No debate do texto anterior, Fabrício critica George, acusando-o de se prender à rótulos ao criticar Mangabeira Unger como um intelectual de pretensao de ineditismo. Me parece estarmos diante não apenas de uma questao pontual aqui nesta peleja, mas sim diante do debate sobre á ética do cientista, seu modo de ser dentro do seu campo, diante de suas tradicoes e da hortodoxia do campo, seja ela definida por um paradigma dominante de modo articulado e explícito, ou de modo inarticualado e implícito. O fato de a ciencia ter que se legitimar enquanto conhecimento patrocinado pela sociedade, e sem isso não há “acoplamento estrutural” que a permita se constituir como sistema social, implica sempre que estaremos ocupados de alguma definicao de como devemos ser enquanto cientistas. Em ciencia como vocacao Weber afirma a autonomia da ciencia contra as exigencias da vocacao política, mas em nome de uma “ética vocacional secular”, engajada com valores que, como ele deixa claro em seus textos políticos, são sempre valores relevantes na política.

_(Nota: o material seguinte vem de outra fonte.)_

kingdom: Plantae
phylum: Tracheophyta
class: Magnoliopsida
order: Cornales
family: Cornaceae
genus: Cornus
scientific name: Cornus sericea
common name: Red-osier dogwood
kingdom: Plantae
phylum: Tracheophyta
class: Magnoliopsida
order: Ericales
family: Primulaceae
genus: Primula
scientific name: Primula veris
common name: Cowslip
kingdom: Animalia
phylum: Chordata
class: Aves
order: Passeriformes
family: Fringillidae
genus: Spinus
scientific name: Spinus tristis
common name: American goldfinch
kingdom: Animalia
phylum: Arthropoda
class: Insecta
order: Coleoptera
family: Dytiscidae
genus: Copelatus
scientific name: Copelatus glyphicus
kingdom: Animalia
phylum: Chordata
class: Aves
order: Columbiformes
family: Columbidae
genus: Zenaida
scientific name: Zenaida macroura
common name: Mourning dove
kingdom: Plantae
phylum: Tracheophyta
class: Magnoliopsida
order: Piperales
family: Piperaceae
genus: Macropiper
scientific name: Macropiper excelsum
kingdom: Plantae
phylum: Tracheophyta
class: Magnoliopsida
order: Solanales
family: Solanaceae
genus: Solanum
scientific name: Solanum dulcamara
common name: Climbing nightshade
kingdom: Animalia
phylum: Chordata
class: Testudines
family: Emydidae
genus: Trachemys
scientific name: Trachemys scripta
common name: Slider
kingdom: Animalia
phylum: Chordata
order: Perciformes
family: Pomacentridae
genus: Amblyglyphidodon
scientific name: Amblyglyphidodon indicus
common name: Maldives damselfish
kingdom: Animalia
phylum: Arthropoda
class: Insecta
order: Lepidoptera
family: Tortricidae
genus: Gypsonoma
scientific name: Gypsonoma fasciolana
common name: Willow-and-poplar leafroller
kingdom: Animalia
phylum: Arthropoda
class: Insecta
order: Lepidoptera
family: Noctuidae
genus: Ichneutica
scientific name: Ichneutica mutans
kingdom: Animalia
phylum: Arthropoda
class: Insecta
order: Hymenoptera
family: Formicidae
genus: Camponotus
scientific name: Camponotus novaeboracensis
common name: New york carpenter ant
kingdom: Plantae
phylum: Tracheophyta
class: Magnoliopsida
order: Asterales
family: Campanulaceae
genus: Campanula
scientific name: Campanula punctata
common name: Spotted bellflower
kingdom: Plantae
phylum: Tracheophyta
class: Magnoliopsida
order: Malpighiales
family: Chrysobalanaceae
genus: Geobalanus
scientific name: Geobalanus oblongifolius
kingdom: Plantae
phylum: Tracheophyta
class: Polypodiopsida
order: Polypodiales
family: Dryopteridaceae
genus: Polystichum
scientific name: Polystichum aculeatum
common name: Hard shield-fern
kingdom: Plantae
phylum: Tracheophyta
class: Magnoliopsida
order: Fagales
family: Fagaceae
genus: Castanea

Estamos debando os valores que definem nossa vocacao, valores que se adequem mais ou menos com a busca das melhores proposicoes, daquelas que resistem ao tempo ou que são depuradas com o falseamento pedagógico proposto pela razao científica. Eu não acho que este tipo de disputa pelas melhores proposicoes, que se mapeia pelo entendimento discursivo através de razoes empíricas e informadas por provas de falseamento, seja algo impossível na política. Bem, partindo desta proposicao, calcada em História que podemos discurir aqui, digo o seguinte sobre a acusao de George e a resposta de Fabrício:
Diante da possibilidade legítima de criticar um autor, o critério pejorativo da pretensão de ineditismo só pode ser um passo atras em relacao à ciencia. Realmente temos ai o convite a desqualificar o autor só pelo fato dele pretender algo que ninguem pretende, sem mais nenhuma razao. Considere-se que ele não leu muita gente que deveria ler, ainda assim não há como justificar a acusacao. Se o cara tem uma prentensao, analisemo-as, e dizemos o quanto ela é inovadora ou não, e o que isso significa. Pretensao de ineditismo é bom para a ciencia oras... sem uma pretensao como alguém pode querer que seja ouvido? Se ela for maluquisse, é o que podemos dizer ao analisá-la, e com generosidade. Outro princípio irrecusável na definicao da vocacao científica. Vai entao um artigo do Mangabeira, com um pouco de suas prentensoes no campo das idéias análiticas e políticas.
Aproveitando a crise para fazer o mercado



Roberto Mangabeira Unger

A crise financeira de 2008 abre espaço para levar adiante dois projetos de amplas consequências. Um projeto é revisar os acordos pós Segunda Guerra Mundial, com o propósito de tornar os arranjos internacionais mais abertos do que são hoje às divergências entre nações, aos experimentos e às alternativas. O outro projeto é reformular algumas das instituições que definem as economias de mercado, para que possam oferecer mais oportunidades para um número maior de pessoas.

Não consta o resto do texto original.